-- Provided passage follows --

After marrying, they eventually moved to Mānoa and built a modern home near her in-laws. A neighboring property was being sold by a relative but Sam bought it back to save and restore the overgrown heiau there, Kūka‘ō‘ō. In 1996, the couple founded the Mānoa Heritage Center as a “3.5-acre living classroom dedicated to promoting an understanding of the cultural and natural heritage of Hawai‘i.”

Sam passed away in December 2015, but not before he and Mary had arranged for the building’s transition to a historic house museum. For now, their private home, which is on both the national and state historic registers, is accessible only by invitation.

One indication of the myriad visitors over the years is a guest book that Sam’s grandparents started when they moved in on Jan. 22, 1912. Mary made a copy so that new pages could be added without damaging the old.

-- Provided passage concluded --
-- Recorded information follows --

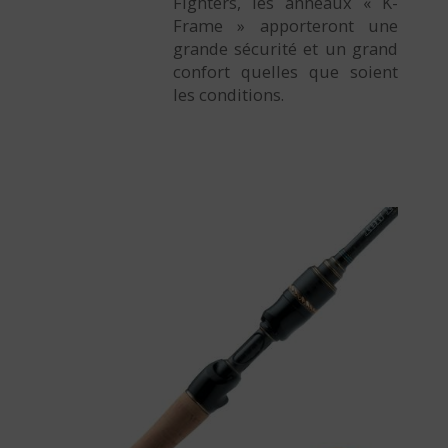
Fighters, les anneaux « K-
Frame » apporteront une
grande sécurité et un grand
confort quelles que soient
les conditions.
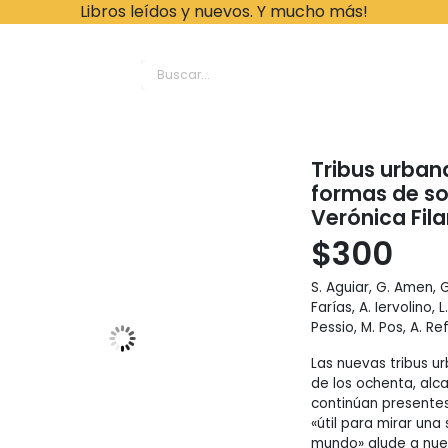
Libros leídos y nuevos. Y mucho más!
ache Leonardo Librer
Tribus urban
formas de soc
Verónica Fil
$
300
S. Aguiar, G. Amen, G.
Farías, A. Iervolino, 
Pessio, M. Pos, A. Re
Las nuevas tribus 
de los ochenta, alc
continúan presentes
«útil para mirar un
mundo» alude a nue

-- Recorded information concluded --

Required work >>
• 1. Reproduce the passage about the Mānoa Heritage Center from "Sam passed away" up to and including "damaging the old.".
• 2. List every date or year mentioned in the passage about the Mānoa Heritage Center.
• 3. Answer these questions using the passage about the Mānoa Heritage Center:
(a) What is the name of the heiau that Sam saved and restored?
(b) On which historic registers is the couple's private home listed?
(c) Why did Mary make a copy of the guest book?
You can set the entries aside; none of this depends on them.

Solutions >>
• 1.
Sam passed away in December 2015, but not before he and Mary had arranged for the building’s transition to a historic house museum. For now, their private home, which is on both the national and state historic registers, is accessible only by invitation.

One indication of the myriad visitors over the years is a guest book that Sam’s grandparents started when they moved in on Jan. 22, 1912. Mary made a copy so that new pages could be added without damaging the old.

• 2.
1996
December 2015
Jan. 22, 1912

• 3.
(a) Kūka‘ō‘ō
(b) Both the national and state historic registers
(c) So that new pages could be added without damaging the old